* [What you have to do] Render this sentence from the passage on Bolivia and the Chaco war in Spanish: "The 12 hour day and 7 day week are common."

* [Text segment]
The terrible internal situations in Bolivia and Paraguay in addition to the momentum of the imperialistic forces have necessitated the prolongation of the war in the Chaco. The pressure from the masses has become almost too much to resist with the result that their dissatisfaction has had to be canalized against the foreign foe. Here we see two groups of wretched human beings, slaughtering one another instead of their oppressors. Next to Paraguay, Bolivia is the most backward of the South American countries and that is going some. Of its population of about 3,000,000, approximately four-fifths are illiterate. These are composed almost entirely of Indians and half-breeds (mestizas or cheles), who are ruled by a small group of whites, which is divided into two camps for the purpose of swapping jobs from time to time. To keep the workers divided, lines are drawn between the full blooded Indians and themselves. One half of the population is in peonage. The 12 hour day and 7 day week are common. There was a special 36 hour shift in the mines for those, who wanted just a little extra money. Workers are frequently recruited during the fiestas, when they are given plenty to drink on credit, which they must work off. It's the same old story. They can never get out of debt. The peon is compelled to work on a farm without pay but they give him a hut and a patch of land. The labors of the miners and peons are performed on a diet of dried beans and frozen potatoes (they are 12,000 feet above sea level for the most part) and the indispensable cacao leaf producing cocaine poisoning, which they are encouraged to chew. These intolerable conditions brought about uprisings. Fifty thousand Indians revolted in 1927 and fought with their primitive arrows, clubs and slings against their feudal landlords, only to be most cruelly suppressed. Strikes increased in number and with the depression and decline in the price of tin came the closing of the mines, and the wholesale dismissal of public employees. The death rate in 1930 in La Paz, the capital, the lowest in Bolivia, was 28 per thousand and in the Cochabamba district 68. Compare this with 11 and 18 for the United States and Japan respectively.

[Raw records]
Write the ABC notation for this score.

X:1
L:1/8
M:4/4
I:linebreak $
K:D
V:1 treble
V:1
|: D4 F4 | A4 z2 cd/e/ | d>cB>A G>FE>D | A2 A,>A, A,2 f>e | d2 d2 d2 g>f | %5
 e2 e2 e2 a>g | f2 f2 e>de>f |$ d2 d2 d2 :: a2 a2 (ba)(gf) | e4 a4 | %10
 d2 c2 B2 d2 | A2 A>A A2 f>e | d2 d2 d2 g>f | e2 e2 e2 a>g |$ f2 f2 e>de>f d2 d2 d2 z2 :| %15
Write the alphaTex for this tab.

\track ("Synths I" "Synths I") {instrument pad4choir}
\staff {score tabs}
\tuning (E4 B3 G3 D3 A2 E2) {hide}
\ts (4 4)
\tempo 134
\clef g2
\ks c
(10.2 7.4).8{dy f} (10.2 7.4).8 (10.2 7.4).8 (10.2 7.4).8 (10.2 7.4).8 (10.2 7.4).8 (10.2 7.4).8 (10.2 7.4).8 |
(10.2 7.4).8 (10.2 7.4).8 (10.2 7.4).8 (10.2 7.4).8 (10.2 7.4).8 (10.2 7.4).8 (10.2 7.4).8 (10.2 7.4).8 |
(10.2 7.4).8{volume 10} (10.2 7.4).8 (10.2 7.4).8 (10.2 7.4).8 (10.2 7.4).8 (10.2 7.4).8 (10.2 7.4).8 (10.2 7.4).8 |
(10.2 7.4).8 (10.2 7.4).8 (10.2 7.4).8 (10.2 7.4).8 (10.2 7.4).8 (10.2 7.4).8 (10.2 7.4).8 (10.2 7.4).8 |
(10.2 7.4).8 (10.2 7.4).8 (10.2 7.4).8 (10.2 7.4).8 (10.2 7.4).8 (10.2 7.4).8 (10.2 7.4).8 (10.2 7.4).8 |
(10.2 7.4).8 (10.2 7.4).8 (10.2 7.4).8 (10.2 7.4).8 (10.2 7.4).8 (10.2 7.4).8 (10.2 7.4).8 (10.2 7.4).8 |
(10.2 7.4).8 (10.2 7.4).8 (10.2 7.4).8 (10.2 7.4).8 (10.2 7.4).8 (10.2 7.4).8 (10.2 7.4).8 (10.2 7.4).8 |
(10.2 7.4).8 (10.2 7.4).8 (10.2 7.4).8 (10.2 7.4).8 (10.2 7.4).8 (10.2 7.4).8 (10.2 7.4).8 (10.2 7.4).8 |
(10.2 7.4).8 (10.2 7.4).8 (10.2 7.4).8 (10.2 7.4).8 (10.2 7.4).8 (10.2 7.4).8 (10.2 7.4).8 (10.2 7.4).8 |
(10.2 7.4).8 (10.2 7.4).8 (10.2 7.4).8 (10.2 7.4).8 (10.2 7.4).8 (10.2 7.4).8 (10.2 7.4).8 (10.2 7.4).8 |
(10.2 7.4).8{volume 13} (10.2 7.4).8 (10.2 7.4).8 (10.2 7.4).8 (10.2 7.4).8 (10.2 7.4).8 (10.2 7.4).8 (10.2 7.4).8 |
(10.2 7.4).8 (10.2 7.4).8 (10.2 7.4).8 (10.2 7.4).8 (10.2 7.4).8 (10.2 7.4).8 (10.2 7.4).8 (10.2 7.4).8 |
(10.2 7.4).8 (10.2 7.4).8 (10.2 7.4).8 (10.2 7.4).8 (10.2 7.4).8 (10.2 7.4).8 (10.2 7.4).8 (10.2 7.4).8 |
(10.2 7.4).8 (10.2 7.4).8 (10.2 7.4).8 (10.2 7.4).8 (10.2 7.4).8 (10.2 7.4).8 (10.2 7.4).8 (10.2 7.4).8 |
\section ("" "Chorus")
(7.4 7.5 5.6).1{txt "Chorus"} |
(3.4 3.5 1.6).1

* [Exercise response] La jornada de 12 horas y la semana de 7 días son comunes.